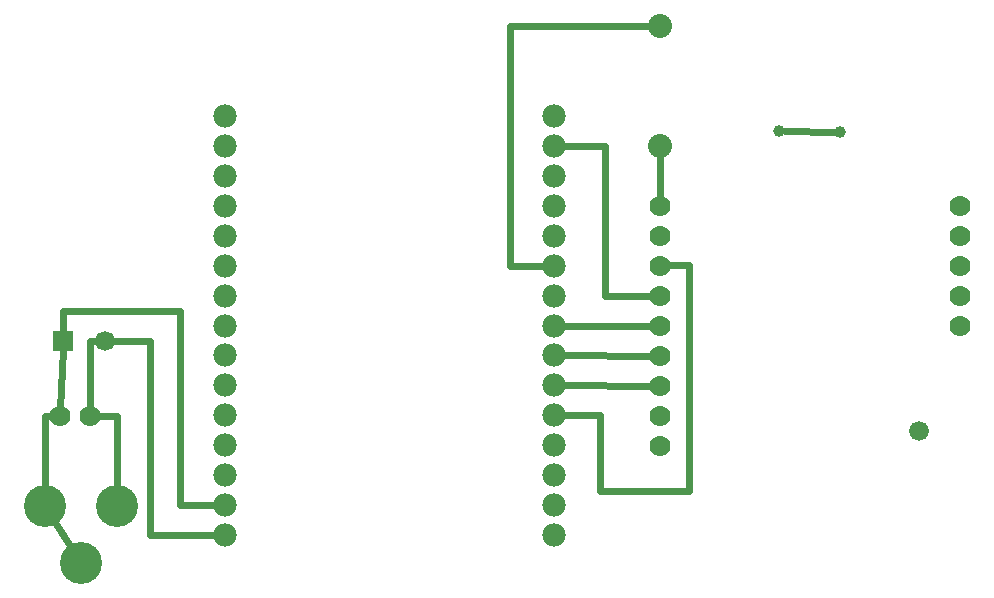
<source format=gbl>
G04 MADE WITH FRITZING*
G04 WWW.FRITZING.ORG*
G04 DOUBLE SIDED*
G04 HOLES PLATED*
G04 CONTOUR ON CENTER OF CONTOUR VECTOR*
%ASAXBY*%
%FSLAX23Y23*%
%MOIN*%
%OFA0B0*%
%SFA1.0B1.0*%
%ADD10C,0.077770*%
%ADD11C,0.066929*%
%ADD12C,0.070000*%
%ADD13C,0.066000*%
%ADD14C,0.140000*%
%ADD15C,0.080000*%
%ADD16C,0.039370*%
%ADD17R,0.066929X0.066929*%
%ADD18C,0.024000*%
%LNCOPPER0*%
G90*
G70*
G54D10*
X2003Y1658D03*
X905Y1857D03*
X905Y1757D03*
X905Y1658D03*
X905Y1558D03*
X905Y1458D03*
X2003Y1757D03*
X2003Y1857D03*
X2003Y1558D03*
X905Y1358D03*
X905Y1258D03*
X905Y1158D03*
X905Y1059D03*
X905Y959D03*
X905Y859D03*
X905Y759D03*
X905Y659D03*
X905Y559D03*
X905Y459D03*
X2003Y1158D03*
X2003Y1059D03*
X2003Y959D03*
X2003Y859D03*
X2003Y759D03*
X2003Y659D03*
X2003Y559D03*
X2003Y459D03*
X2003Y1458D03*
X2003Y1358D03*
X2003Y1258D03*
G54D11*
X367Y1108D03*
X505Y1108D03*
G54D12*
X3355Y1558D03*
X3355Y1458D03*
X3355Y1358D03*
X3355Y1258D03*
X3355Y1158D03*
G54D13*
X3220Y808D03*
G54D12*
X2355Y1558D03*
X2355Y1458D03*
X2355Y1358D03*
X2355Y1258D03*
X2355Y1158D03*
X2355Y1058D03*
X2355Y958D03*
X2355Y858D03*
X2355Y758D03*
G54D14*
X545Y558D03*
X305Y558D03*
X425Y368D03*
G54D12*
X355Y858D03*
X455Y858D03*
G54D15*
X2355Y1758D03*
X2355Y2158D03*
G54D16*
X2754Y1806D03*
X2956Y1805D03*
G54D17*
X367Y1108D03*
G54D18*
X367Y1207D02*
X756Y1207D01*
D02*
X756Y1207D02*
X755Y559D01*
D02*
X367Y1141D02*
X367Y1207D01*
D02*
X755Y559D02*
X875Y559D01*
D02*
X656Y1108D02*
X538Y1108D01*
D02*
X656Y459D02*
X656Y1108D01*
D02*
X875Y459D02*
X656Y459D01*
D02*
X455Y1108D02*
X455Y884D01*
D02*
X472Y1108D02*
X455Y1108D01*
D02*
X365Y1076D02*
X356Y884D01*
D02*
X305Y858D02*
X305Y619D01*
D02*
X329Y858D02*
X305Y858D01*
D02*
X545Y858D02*
X545Y619D01*
D02*
X481Y858D02*
X545Y858D01*
D02*
X2324Y2158D02*
X1856Y2158D01*
D02*
X1856Y2158D02*
X1856Y1358D01*
D02*
X1856Y1358D02*
X1972Y1358D01*
D02*
X2355Y1727D02*
X2355Y1589D01*
D02*
X2172Y1757D02*
X2033Y1757D01*
D02*
X2324Y1258D02*
X2172Y1258D01*
D02*
X2172Y1258D02*
X2172Y1757D01*
D02*
X2033Y1158D02*
X2324Y1158D01*
D02*
X2324Y1058D02*
X2033Y1059D01*
D02*
X2033Y959D02*
X2324Y958D01*
D02*
X2155Y608D02*
X2155Y859D01*
D02*
X2155Y859D02*
X2033Y859D01*
D02*
X2454Y608D02*
X2155Y608D01*
D02*
X2454Y1359D02*
X2454Y608D01*
D02*
X2386Y1359D02*
X2454Y1359D01*
D02*
X2937Y1805D02*
X2773Y1806D01*
D02*
X337Y507D02*
X392Y420D01*
G04 End of Copper0*
M02*
</source>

- **Exercise details**
What is the number of lines in the material above that include the string "FRITZING"? Give only that number.

- **Result of the exercise**
2